[Start of Attachment]

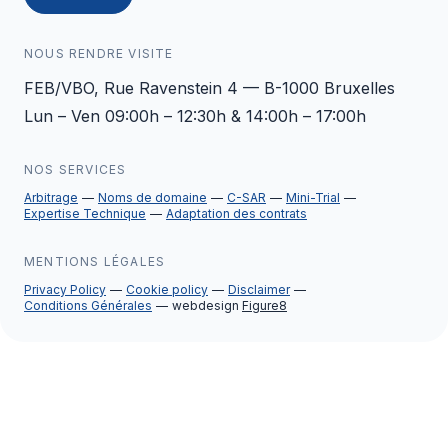
NOUS RENDRE VISITE
FEB/VBO, Rue Ravenstein 4 — B-1000 Bruxelles
Lun – Ven 09:00h – 12:30h & 14:00h – 17:00h
NOS SERVICES
Arbitrage
Noms de domaine
C-SAR
Mini-Trial
Expertise Technique
Adaptation des contrats
MENTIONS LÉGALES
Privacy Policy
Cookie policy
Disclaimer
Conditions Générales
webdesign
Figure8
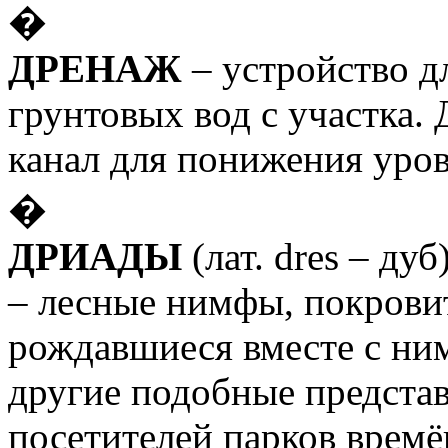
�
ДРЕНАЖ
– устройство д
грунтовых вод с участка. 
канал для понижения уров
�
ДРИАДЫ
(лат.
dres
– дуб
– лесные нимфы, покрови
рождавшиеся вместе с ним
другие подобные представ
посетителей парков времё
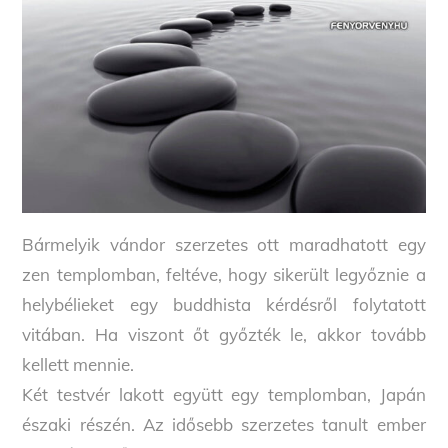
Bármelyik vándor szerzetes ott maradhatott egy
zen templomban, feltéve, hogy sikerült legyőznie a
helybélieket egy buddhista kérdésről folytatott
vitában. Ha viszont őt győzték le, akkor tovább
kellett mennie.
Két testvér lakott együtt egy templomban, Japán
északi részén. Az idősebb szerzetes tanult ember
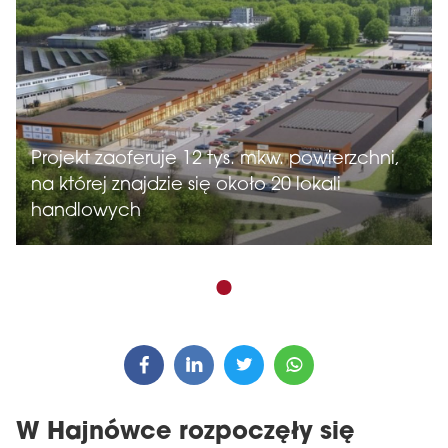
Projekt zaoferuje 12 tys. mkw. powierzchni,
na której znajdzie się około 20 lokali
handlowych
W Hajnówce rozpoczęły się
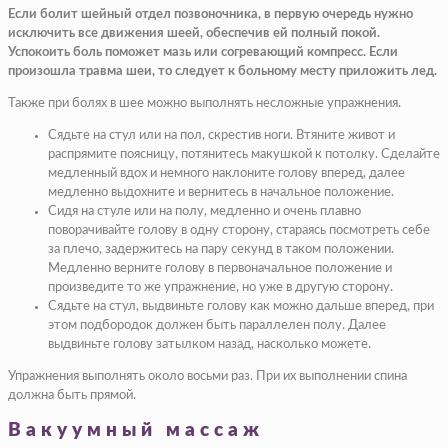
Если болит шейный отдел позвоночника, в первую очередь нужно
исключить все движения шеей, обеспечив ей полный покой.
Успокоить боль поможет мазь или согревающий компресс. Если
произошла травма шеи, то следует к больному месту приложить лед.
Также при болях в шее можно выполнять несложные упражнения.
Сядьте на стул или на пол, скрестив ноги. Втяните живот и
распрямите поясницу, потянитесь макушкой к потолку. Сделайте
медленный вдох и немного наклоните голову вперед, далее
медленно выдохните и вернитесь в начальное положение.
Сидя на стуле или на полу, медленно и очень плавно
поворачивайте голову в одну сторону, стараясь посмотреть себе
за плечо, задержитесь на пару секунд в таком положении.
Медленно верните голову в первоначальное положение и
произведите то же упражнение, но уже в другую сторону.
Сядьте на стул, выдвиньте голову как можно дальше вперед, при
этом подбородок должен быть параллелен полу. Далее
выдвиньте голову затылком назад, насколько можете.
Упражнения выполнять около восьми раз. При их выполнении спина
должна быть прямой.
Вакуумный массаж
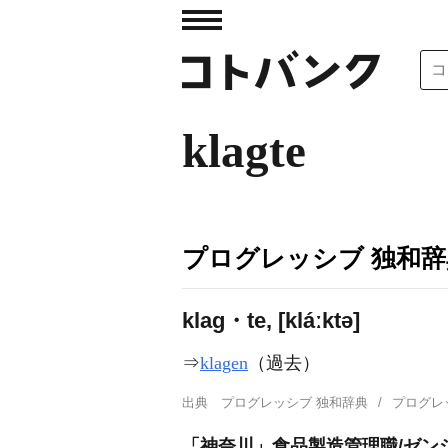
klagte
プログレッシブ 独和辞
klag・te, [kláːktə]
⇒
klagen
（過去）
出典
プログレッシブ 独和辞典
プログレ
「神奈川」食品製造管理職/ゼン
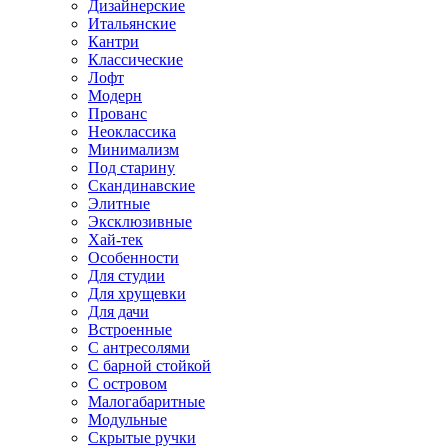
Дизайнерские
Итальянские
Кантри
Классические
Лофт
Модерн
Прованс
Неоклассика
Минимализм
Под старину
Скандинавские
Элитные
Эксклюзивные
Хай-тек
Особенности
Для студии
Для хрущевки
Для дачи
Встроенные
С антресолями
С барной стойкой
С островом
Малогабаритные
Модульные
Скрытые ручки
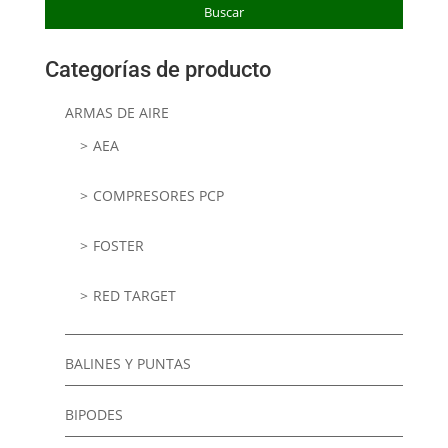
Buscar
Categorías de producto
ARMAS DE AIRE
AEA
COMPRESORES PCP
FOSTER
RED TARGET
BALINES Y PUNTAS
BIPODES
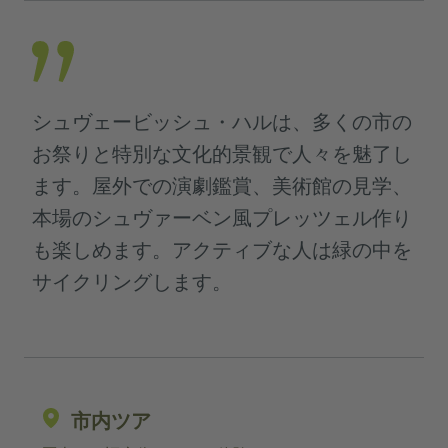
シュヴェービッシュ・ハルは、多くの市の
お祭りと特別な文化的景観で人々を魅了し
ます。屋外での演劇鑑賞、美術館の見学、
本場のシュヴァーベン風プレッツェル作り
も楽しめます。アクティブな人は緑の中を
サイクリングします。
市内ツア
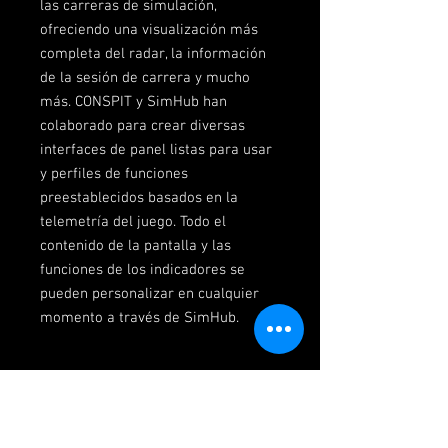
las carreras de simulación,
ofreciendo una visualización más
completa del radar, la información
de la sesión de carrera y mucho
más. CONSPIT y SimHub han
colaborado para crear diversas
interfaces de panel listas para usar
y perfiles de funciones
preestablecidos basados ​​en la
telemetría del juego. Todo el
contenido de la pantalla y las
funciones de los indicadores se
pueden personalizar en cualquier
momento a través de SimHub.
Características Destacadas
Integración completa con SimHub
Especificaciones Técnicas
CONSPIT mantiene una estrecha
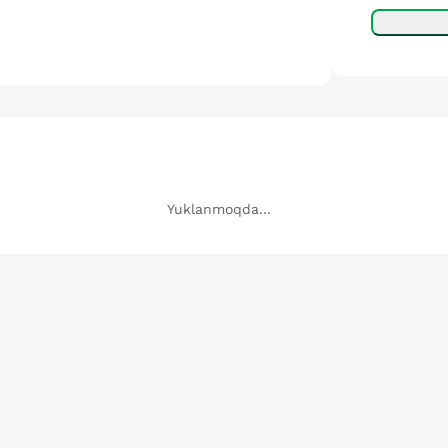
Yuklanmoqda...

[End of Attachment]

**EXERCISE BRIEF:** Print exactly the lines above that run from the one with "FEB/VBO, Rue Ravenstein 4 — B-1000 Bruxelles" down to the one with "этом подбородок должен", and omit the pictures.

**TASK OUTPUT:**
FEB/VBO, Rue Ravenstein 4 — B-1000 Bruxelles
Lun – Ven 09:00h – 12:30h & 14:00h – 17:00h
NOS SERVICES
Arbitrage
Noms de domaine
C-SAR
Mini-Trial
Expertise Technique
Adaptation des contrats
MENTIONS LÉGALES
Privacy Policy
Cookie policy
Disclaimer
Conditions Générales
webdesign
Figure8
�
ДРЕНАЖ
– устройство д
грунтовых вод с участка. 
канал для понижения уров
�
ДРИАДЫ
(лат.
dres
– дуб
– лесные нимфы, покрови
рождавшиеся вместе с ним
другие подобные представ
посетителей парков времё
Bármelyik vándor szerzetes ott maradhatott egy
zen templomban, feltéve, hogy sikerült legyőznie a
helybélieket egy buddhista kérdésről folytatott
vitában. Ha viszont őt győzték le, akkor tovább
kellett mennie.
Két testvér lakott együtt egy templomban, Japán
északi részén. Az idősebb szerzetes tanult ember
Projekt zaoferuje 12 tys. mkw. powierzchni,
na której znajdzie się około 20 lokali
handlowych
W Hajnówce rozpoczęły się
Если болит шейный отдел позвоночника, в первую очередь нужно
исключить все движения шеей, обеспечив ей полный покой.
Успокоить боль поможет мазь или согревающий компресс. Если
произошла травма шеи, то следует к больному месту приложить лед.
Также при болях в шее можно выполнять несложные упражнения.
Сядьте на стул или на пол, скрестив ноги. Втяните живот и
распрямите поясницу, потянитесь макушкой к потолку. Сделайте
медленный вдох и немного наклоните голову вперед, далее
медленно выдохните и вернитесь в начальное положение.
Сидя на стуле или на полу, медленно и очень плавно
поворачивайте голову в одну сторону, стараясь посмотреть себе
за плечо, задержитесь на пару секунд в таком положении.
Медленно верните голову в первоначальное положение и
произведите то же упражнение, но уже в другую сторону.
Сядьте на стул, выдвиньте голову как можно дальше вперед, при
этом подбородок должен быть параллелен полу. Далее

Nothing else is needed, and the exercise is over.